TEXTO DE APOIO
As quatro ondas feministas e as vertentes do feminismo

Esse texto se trata de um recorte que fiz de quatro sites e um artigo sobre as ondas feministas e as vertentes do feminismo, para auxiliar nos estudos e debates sobre feminismo na nossa militância. Não são grifos meus, são trechos das autoras citadas nas referências ao final do texto e que fiz atualização em 23/01/2020. Partindo do princípio da importância de tomar referências teóricas para dar sustentação à luta prática e diária do movimento feminista, foi feito este resumo para nos dar esse arcabouço e servir de incentivo a mais pesquisas pessoais sobre o movimento. Boa leitura!

As quatro ondas feministas e as vertentes do feminismo

De uma forma geral, pode-se dizer que o objetivo do feminismo é uma sociedade sem hierarquia de gênero: o gênero não sendo utilizado para conceder privilégios ou legitimar opressão. Ou como disse Amelinha Teles na introdução de Breve história do feminismo no Brasil, “falar da mulher, em termos de aspiração e projeto, rebeldia e constante busca de transformação, falar de tudo o que envolva a condição feminina, não é só uma vontade de ver essa mulher reabilitada nos planos econômico, social e cultural. É mais do que isso. É assumir a postura incômoda de se indignar com o fenômeno histórico em que metade da humanidade se viu milenarmente excluída nas diferentes sociedades no decorrer dos tempos”.

REGISTROS EXTRAÍDOS
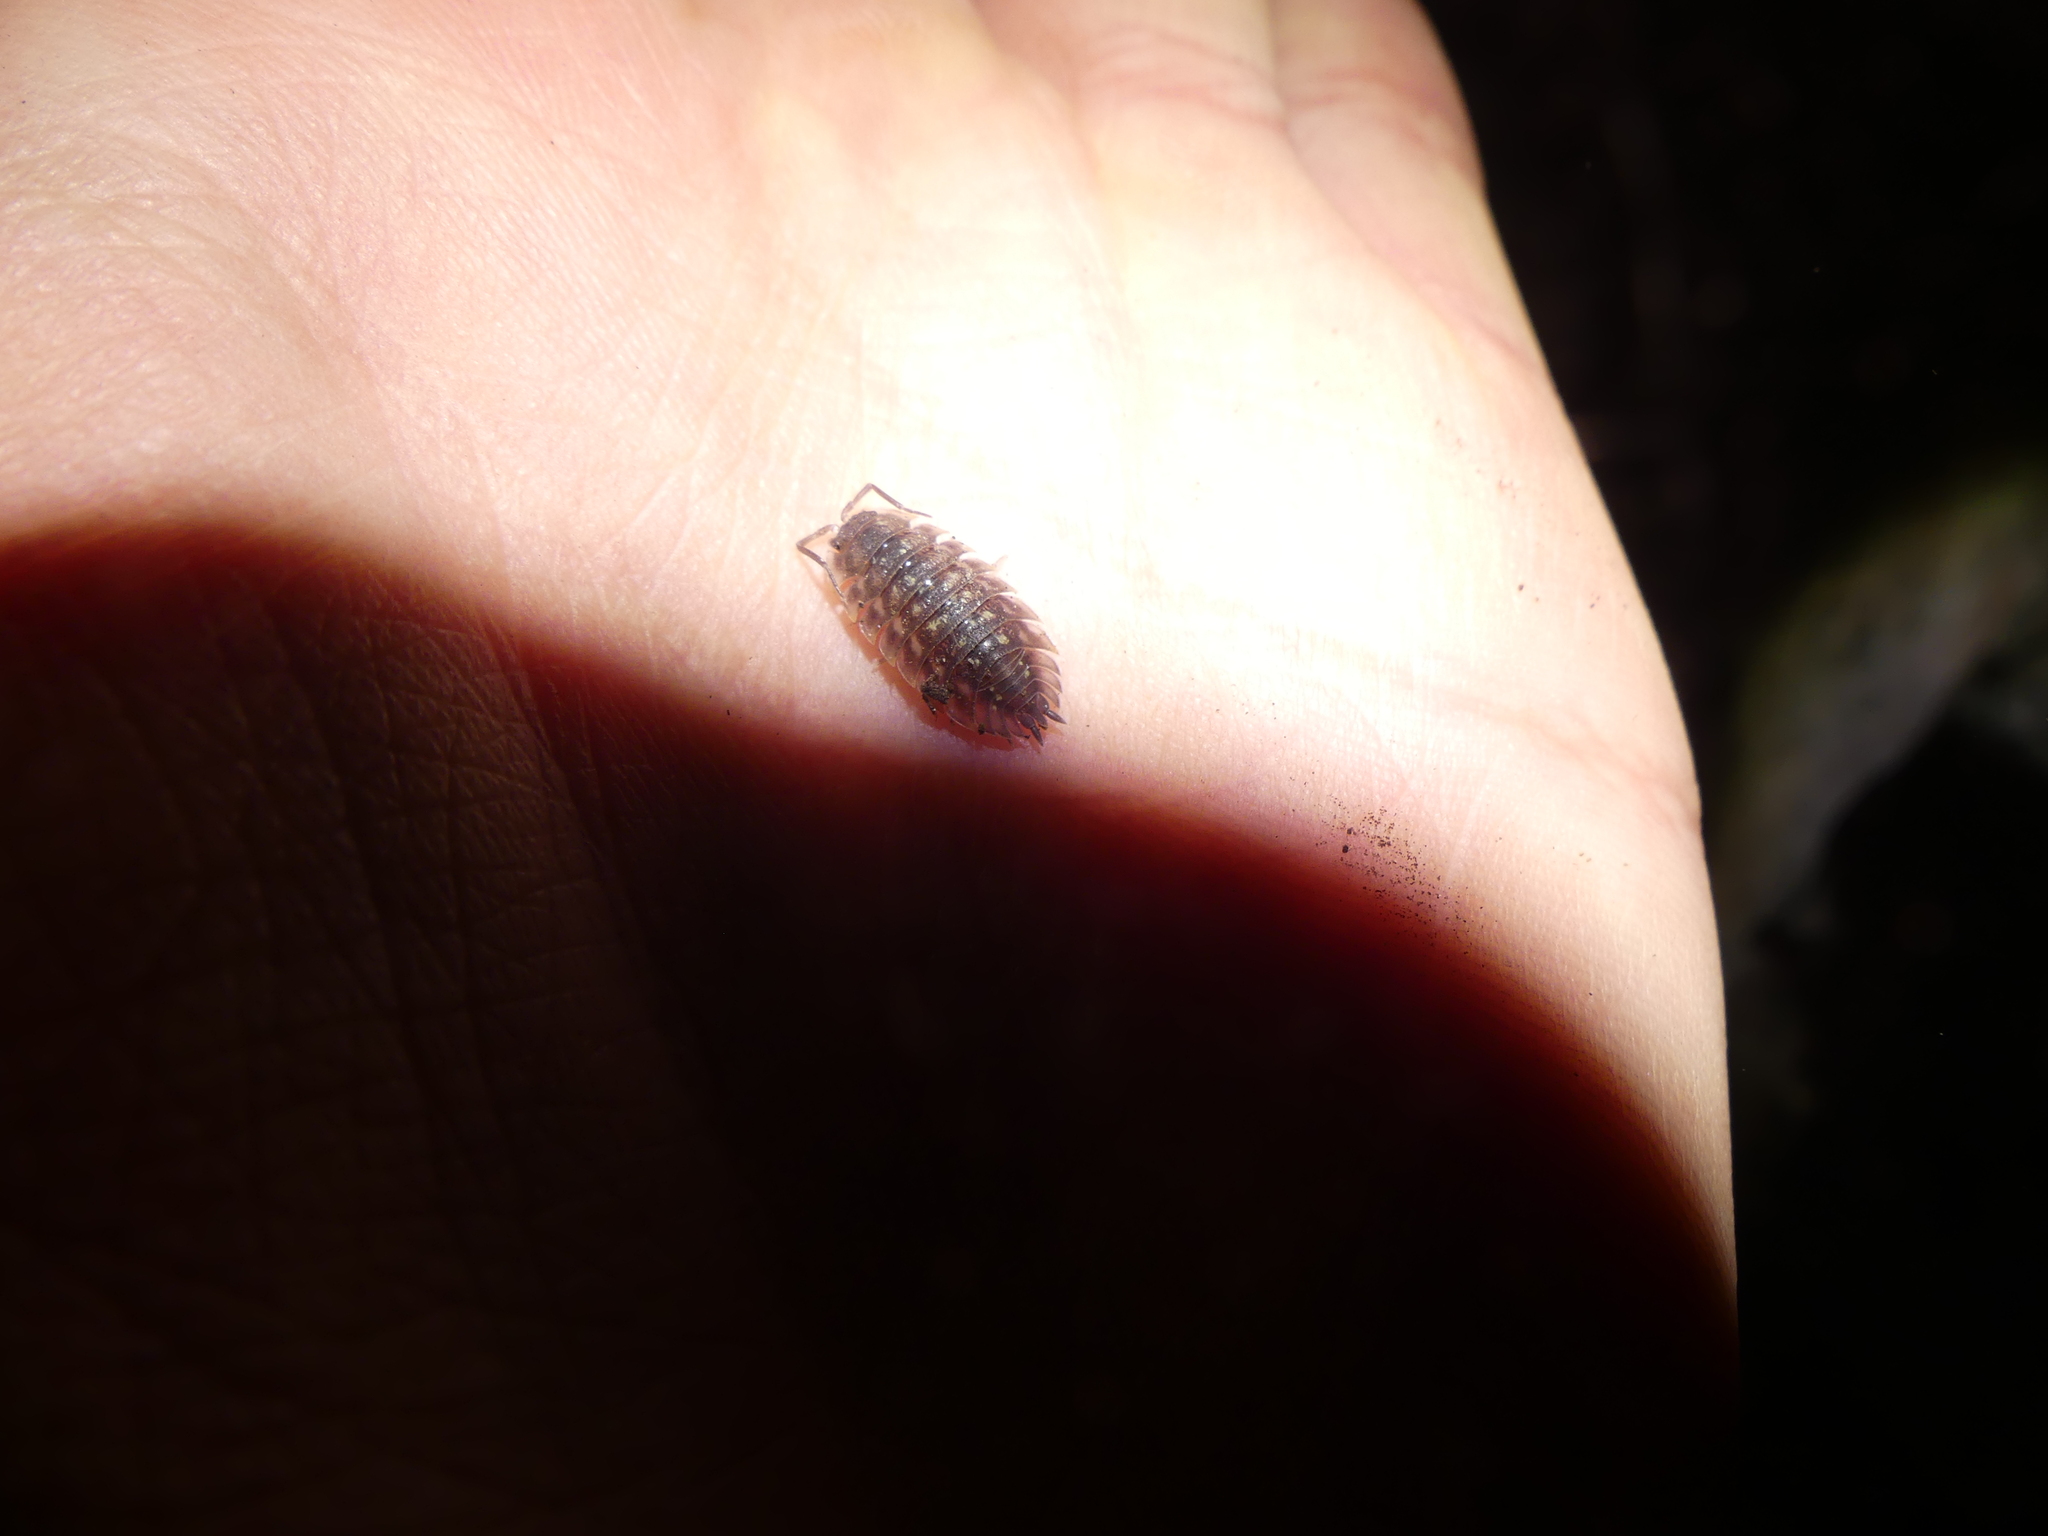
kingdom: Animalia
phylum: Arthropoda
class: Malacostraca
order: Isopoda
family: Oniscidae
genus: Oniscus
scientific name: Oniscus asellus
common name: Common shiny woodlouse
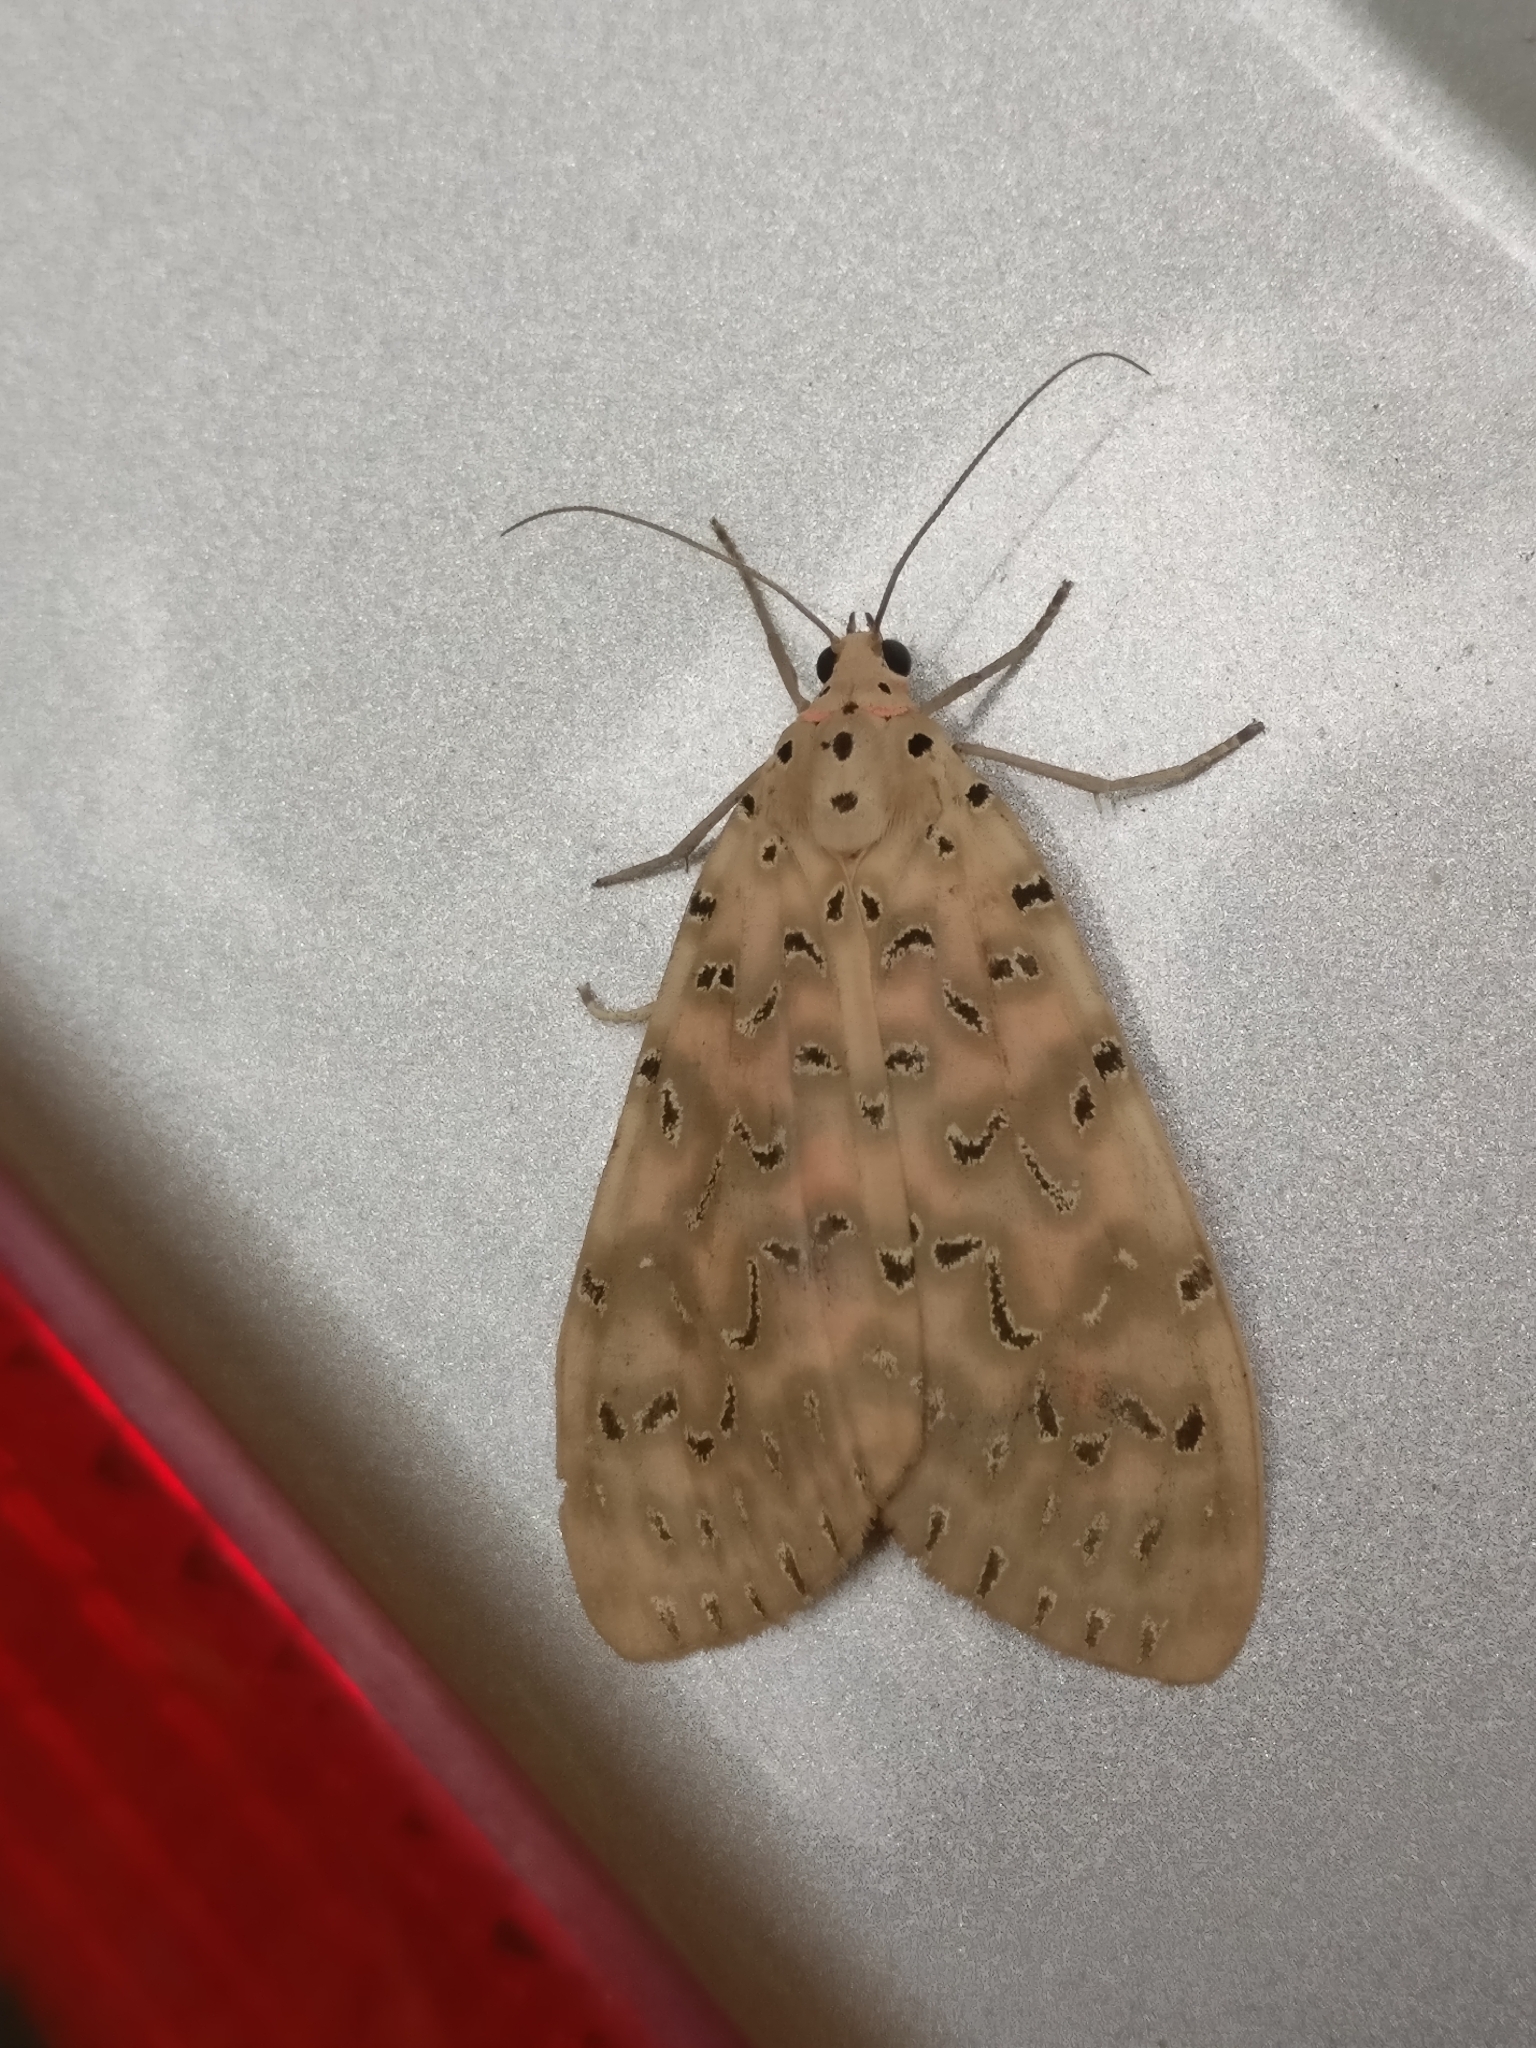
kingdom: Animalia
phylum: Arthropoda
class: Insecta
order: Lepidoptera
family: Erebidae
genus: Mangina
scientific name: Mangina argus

ENUNCIADO
Transcreva sem alterações o trecho do texto sobre as ondas feministas, começando em "Esse texto se" e terminando em "movimento. Boa leitura!".

RESPOSTA DO EXERCÍCIO
Esse texto se trata de um recorte que fiz de quatro sites e um artigo sobre as ondas feministas e as vertentes do feminismo, para auxiliar nos estudos e debates sobre feminismo na nossa militância. Não são grifos meus, são trechos das autoras citadas nas referências ao final do texto e que fiz atualização em 23/01/2020. Partindo do princípio da importância de tomar referências teóricas para dar sustentação à luta prática e diária do movimento feminista, foi feito este resumo para nos dar esse arcabouço e servir de incentivo a mais pesquisas pessoais sobre o movimento. Boa leitura!